[Assignment]:
Below are the records; reproduce all of them exactly but without any images.

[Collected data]
....................

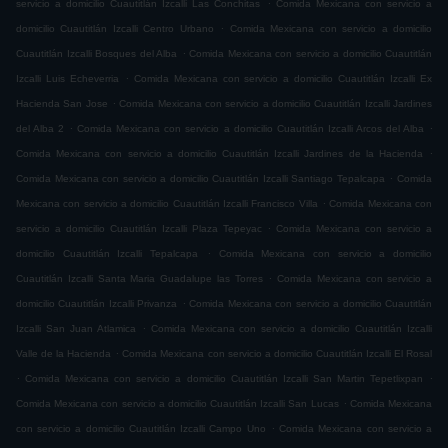
.
servicio a domicilio Cuautitlán Izcalli Las Conchitas
Comida Mexicana con servicio a
.
domicilio Cuautitlán Izcalli Centro Urbano
Comida Mexicana con servicio a domicilio
.
Cuautitlán Izcalli Bosques del Alba
Comida Mexicana con servicio a domicilio Cuautitlán
.
Izcalli Luis Echeverria
Comida Mexicana con servicio a domicilio Cuautitlán Izcalli Ex
.
Hacienda San Jose
Comida Mexicana con servicio a domicilio Cuautitlán Izcalli Jardines
.
.
del Alba 2
Comida Mexicana con servicio a domicilio Cuautitlán Izcalli Arcos del Alba
.
Comida Mexicana con servicio a domicilio Cuautitlán Izcalli Jardines de la Hacienda
.
Comida Mexicana con servicio a domicilio Cuautitlán Izcalli Santiago Tepalcapa
Comida
.
Mexicana con servicio a domicilio Cuautitlán Izcalli Francisco Villa
Comida Mexicana con
.
servicio a domicilio Cuautitlán Izcalli Plaza Tepeyac
Comida Mexicana con servicio a
.
domicilio Cuautitlán Izcalli Tepalcapa
Comida Mexicana con servicio a domicilio
.
Cuautitlán Izcalli Santa Maria Guadalupe las Torres
Comida Mexicana con servicio a
.
domicilio Cuautitlán Izcalli Privanza
Comida Mexicana con servicio a domicilio Cuautitlán
.
Izcalli San Juan Atlamica
Comida Mexicana con servicio a domicilio Cuautitlán Izcalli
.
Valle de la Hacienda
Comida Mexicana con servicio a domicilio Cuautitlán Izcalli El Rosal
.
.
Comida Mexicana con servicio a domicilio Cuautitlán Izcalli San Martin Tepetlixpan
.
Comida Mexicana con servicio a domicilio Cuautitlán Izcalli San Lucas
Comida Mexicana
.
con servicio a domicilio Cuautitlán Izcalli Campo Uno
Comida Mexicana con servicio a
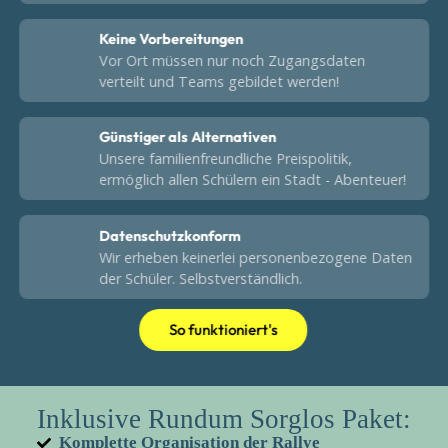
Keine Vorbereitungen
Vor Ort müssen nur noch Zugangsdaten
verteilt und Teams gebildet werden!
Günstiger als Alternativen
Unsere familienfreundliche Preispolitik,
ermöglich allen Schülern ein Stadt - Abenteuer!
Datenschutzkonform
Wir erheben keinerlei personenbezogene Daten
der Schüler. Selbstverständlich.
So funktioniert's
Inklusive Rundum Sorglos Paket:
Komplette Organisation der Rallye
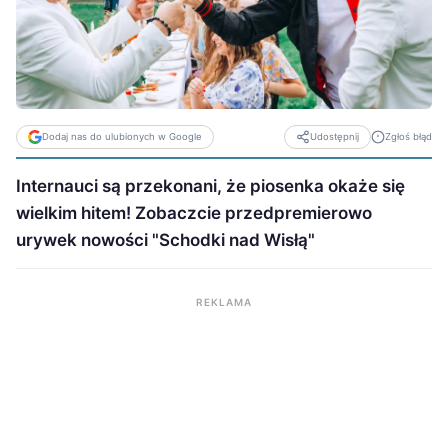
Dodaj nas do ulubionych w Google
Zgłoś błąd
Udostępnij
Internauci są przekonani, że piosenka okaże się
wielkim hitem! Zobaczcie przedpremierowo
urywek nowości "Schodki nad Wisłą"
REKLAMA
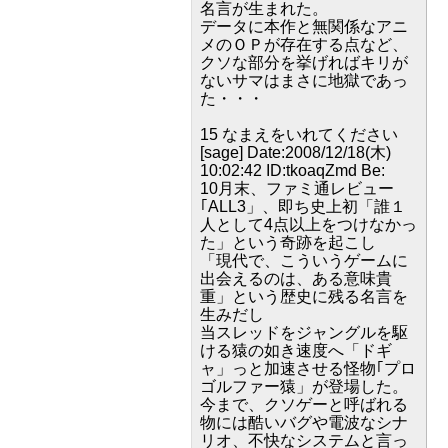
名言が生まれた。
データに本作と無関係なアニ
メのＯＰが存在する点など、
クソな部分を挙げればキリが
ないサマはまさに地獄であっ
た・・・
15 なまえをいれてください
[sage] Date:2008/12/18(木)
10:02:42 ID:tkoaqZmd Be:
10月末、ファミ通レビュー
｢ALL3」、即ち史上初「誰１
人として4点以上をつけなかっ
た」という奇跡を起こし
「現代で、こういうゲームに
出会えるのは、ある意味貴
重」という歴史に残る名言を
生みだし
当スレッドをジャングルを駆
ける猿の如き速度へ「ドギ
ャ」っと加速させる怪物｢プロ
ゴルファー猿」が登場した。
今まで、クソゲーと呼ばれる
物には酷いバグや電波なシナ
リオ、不快なシステムと言っ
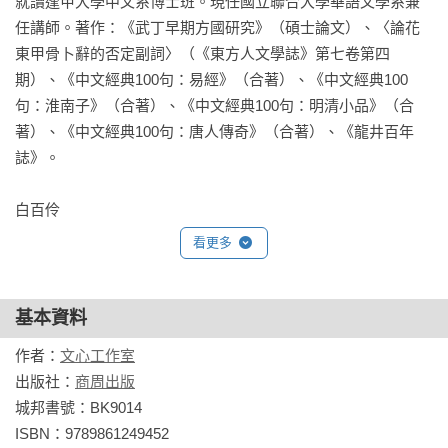
就讀逢甲大學中文系博士班。現任國立聯合大學華語文學系兼
任講師。著作：《武丁早期方國研究》（碩士論文）、〈論花
東甲骨卜辭的否定副詞〉（《東方人文學誌》第七卷第四
期）、《中文經典100句：易經》（合著）、《中文經典100
句：淮南子》（合著）、《中文經典100句：明清小品》（合
著）、《中文經典100句：唐人傳奇》（合著）、《龍井百年
誌》。

白百伶

就讀清華中文系博士班，曾擔任多年國中小國文老師、作文老
看更多
師。喜歡簡單而純淨的事物，酷愛閱讀與思考、旅行與購物、
游泳與單車。

基本資料
謝明輝

作者：
文心工作室
國立中山大學文學博士，現任亞洲大學通識中心專案助理教
出版社：
商周出版
授，曾任教中山大學等六校。曾獲100年臺南市社會優秀青年
城邦書號：BK9014

獎、中山大學教學優良課程獎、亞州大學創新教材獎和學術研
ISBN：9789861249452

究獎勵，並獲中山大學文學院創院以來首位獲有發明專利證書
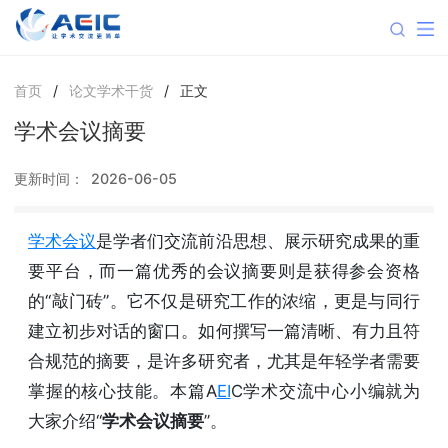
首页
/
论文学术干货
/
正文
学术会议摘要
更新时间：
2026-06-05
学术会议
是学者们交流前沿思想、展示研究成果的重
要平台，而一篇优秀的会议摘要则是获得参会资格
的“敲门砖”。它不仅是研究工作的浓缩，更是与同行
建立初步对话的窗口。如何撰写一篇清晰、有力且符
合规范的摘要，是许多研究者，尤其是年轻学者需要
掌握的核心技能。本篇A
EI
C学术交流中心小编就为
大家介绍“
学术会议摘要
”。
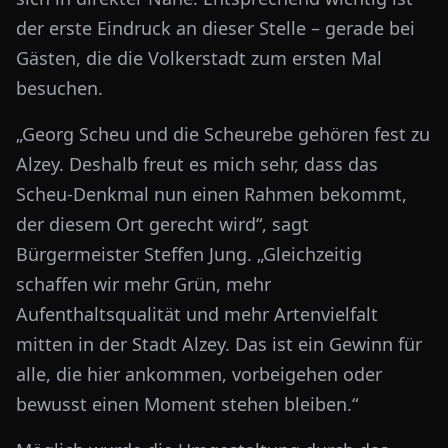
der erste Eindruck an dieser Stelle – gerade bei
Gästen, die die Volkerstadt zum ersten Mal
besuchen.
„Georg Scheu und die Scheurebe gehören fest zu
Alzey. Deshalb freut es mich sehr, dass das
Scheu-Denkmal nun einen Rahmen bekommt,
der diesem Ort gerecht wird“, sagt
Bürgermeister Steffen Jung. „Gleichzeitig
schaffen wir mehr Grün, mehr
Aufenthaltsqualität und mehr Artenvielfalt
mitten in der Stadt Alzey. Das ist ein Gewinn für
alle, die hier ankommen, vorbeigehen oder
bewusst einen Moment stehen bleiben.“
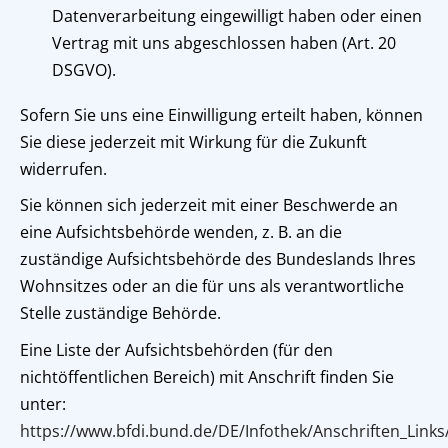
Datenverarbeitung eingewilligt haben oder einen
Vertrag mit uns abgeschlossen haben (Art. 20
DSGVO).
Sofern Sie uns eine Einwilligung erteilt haben, können
Sie diese jederzeit mit Wirkung für die Zukunft
widerrufen.
Sie können sich jederzeit mit einer Beschwerde an
eine Aufsichtsbehörde wenden, z. B. an die
zuständige Aufsichtsbehörde des Bundeslands Ihres
Wohnsitzes oder an die für uns als verantwortliche
Stelle zuständige Behörde.
Eine Liste der Aufsichtsbehörden (für den
nichtöffentlichen Bereich) mit Anschrift finden Sie
unter:
https://www.bfdi.bund.de/DE/Infothek/Anschriften_Links/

....................

[Result of the exercise]:
.
servicio a domicilio Cuautitlán Izcalli Las Conchitas
Comida Mexicana con servicio a
.
domicilio Cuautitlán Izcalli Centro Urbano
Comida Mexicana con servicio a domicilio
.
Cuautitlán Izcalli Bosques del Alba
Comida Mexicana con servicio a domicilio Cuautitlán
.
Izcalli Luis Echeverria
Comida Mexicana con servicio a domicilio Cuautitlán Izcalli Ex
.
Hacienda San Jose
Comida Mexicana con servicio a domicilio Cuautitlán Izcalli Jardines
.
.
del Alba 2
Comida Mexicana con servicio a domicilio Cuautitlán Izcalli Arcos del Alba
.
Comida Mexicana con servicio a domicilio Cuautitlán Izcalli Jardines de la Hacienda
.
Comida Mexicana con servicio a domicilio Cuautitlán Izcalli Santiago Tepalcapa
Comida
.
Mexicana con servicio a domicilio Cuautitlán Izcalli Francisco Villa
Comida Mexicana con
.
servicio a domicilio Cuautitlán Izcalli Plaza Tepeyac
Comida Mexicana con servicio a
.
domicilio Cuautitlán Izcalli Tepalcapa
Comida Mexicana con servicio a domicilio
.
Cuautitlán Izcalli Santa Maria Guadalupe las Torres
Comida Mexicana con servicio a
.
domicilio Cuautitlán Izcalli Privanza
Comida Mexicana con servicio a domicilio Cuautitlán
.
Izcalli San Juan Atlamica
Comida Mexicana con servicio a domicilio Cuautitlán Izcalli
.
Valle de la Hacienda
Comida Mexicana con servicio a domicilio Cuautitlán Izcalli El Rosal
.
.
Comida Mexicana con servicio a domicilio Cuautitlán Izcalli San Martin Tepetlixpan
.
Comida Mexicana con servicio a domicilio Cuautitlán Izcalli San Lucas
Comida Mexicana
.
con servicio a domicilio Cuautitlán Izcalli Campo Uno
Comida Mexicana con servicio a
Keine Vorbereitungen
Vor Ort müssen nur noch Zugangsdaten
verteilt und Teams gebildet werden!
Günstiger als Alternativen
Unsere familienfreundliche Preispolitik,
ermöglich allen Schülern ein Stadt - Abenteuer!
Datenschutzkonform
Wir erheben keinerlei personenbezogene Daten
der Schüler. Selbstverständlich.
So funktioniert's
Inklusive Rundum Sorglos Paket:
Komplette Organisation der Rallye
Dodaj nas do ulubionych w Google
Zgłoś błąd
Udostępnij
Internauci są przekonani, że piosenka okaże się
wielkim hitem! Zobaczcie przedpremierowo
urywek nowości "Schodki nad Wisłą"
REKLAMA
名言が生まれた。
データに本作と無関係なアニ
メのＯＰが存在する点など、
クソな部分を挙げればキリが
ないサマはまさに地獄であっ
た・・・
15 なまえをいれてください
[sage] Date:2008/12/18(木)
10:02:42 ID:tkoaqZmd Be:
10月末、ファミ通レビュー
｢ALL3」、即ち史上初「誰１
人として4点以上をつけなかっ
た」という奇跡を起こし
「現代で、こういうゲームに
出会えるのは、ある意味貴
重」という歴史に残る名言を
生みだし
当スレッドをジャングルを駆
ける猿の如き速度へ「ドギ
ャ」っと加速させる怪物｢プロ
ゴルファー猿」が登場した。
今まで、クソゲーと呼ばれる
物には酷いバグや電波なシナ
リオ、不快なシステムと言っ
就讀逢甲大學中文系博士班。現任國立聯合大學華語文學系兼
任講師。著作：《武丁早期方國研究》（碩士論文）、〈論花
東甲骨卜辭的否定副詞〉（《東方人文學誌》第七卷第四
期）、《中文經典100句：易經》（合著）、《中文經典100
句：淮南子》（合著）、《中文經典100句：明清小品》（合
著）、《中文經典100句：唐人傳奇》（合著）、《龍井百年
誌》。

白百伶

就讀清華中文系博士班，曾擔任多年國中小國文老師、作文老
看更多
師。喜歡簡單而純淨的事物，酷愛閱讀與思考、旅行與購物、
游泳與單車。

基本資料
謝明輝

作者：
文心工作室
國立中山大學文學博士，現任亞洲大學通識中心專案助理教
出版社：
商周出版
授，曾任教中山大學等六校。曾獲100年臺南市社會優秀青年
城邦書號：BK9014

獎、中山大學教學優良課程獎、亞州大學創新教材獎和學術研
ISBN：9789861249452

究獎勵，並獲中山大學文學院創院以來首位獲有發明專利證書
首页
/
论文学术干货
/
正文
学术会议摘要
更新时间：
2026-06-05
学术会议
是学者们交流前沿思想、展示研究成果的重
要平台，而一篇优秀的会议摘要则是获得参会资格
的“敲门砖”。它不仅是研究工作的浓缩，更是与同行
建立初步对话的窗口。如何撰写一篇清晰、有力且符
合规范的摘要，是许多研究者，尤其是年轻学者需要
掌握的核心技能。本篇A
EI
C学术交流中心小编就为
大家介绍“
学术会议摘要
”。
der erste Eindruck an dieser Stelle – gerade bei
Gästen, die die Volkerstadt zum ersten Mal
besuchen.
„Georg Scheu und die Scheurebe gehören fest zu
Alzey. Deshalb freut es mich sehr, dass das
Scheu-Denkmal nun einen Rahmen bekommt,
der diesem Ort gerecht wird“, sagt
Bürgermeister Steffen Jung. „Gleichzeitig
schaffen wir mehr Grün, mehr
Aufenthaltsqualität und mehr Artenvielfalt
mitten in der Stadt Alzey. Das ist ein Gewinn für
alle, die hier ankommen, vorbeigehen oder
bewusst einen Moment stehen bleiben.“
Datenverarbeitung eingewilligt haben oder einen
Vertrag mit uns abgeschlossen haben (Art. 20
DSGVO).
Sofern Sie uns eine Einwilligung erteilt haben, können
Sie diese jederzeit mit Wirkung für die Zukunft
widerrufen.
Sie können sich jederzeit mit einer Beschwerde an
eine Aufsichtsbehörde wenden, z. B. an die
zuständige Aufsichtsbehörde des Bundeslands Ihres
Wohnsitzes oder an die für uns als verantwortliche
Stelle zuständige Behörde.
Eine Liste der Aufsichtsbehörden (für den
nichtöffentlichen Bereich) mit Anschrift finden Sie
unter:
https://www.bfdi.bund.de/DE/Infothek/Anschriften_Links/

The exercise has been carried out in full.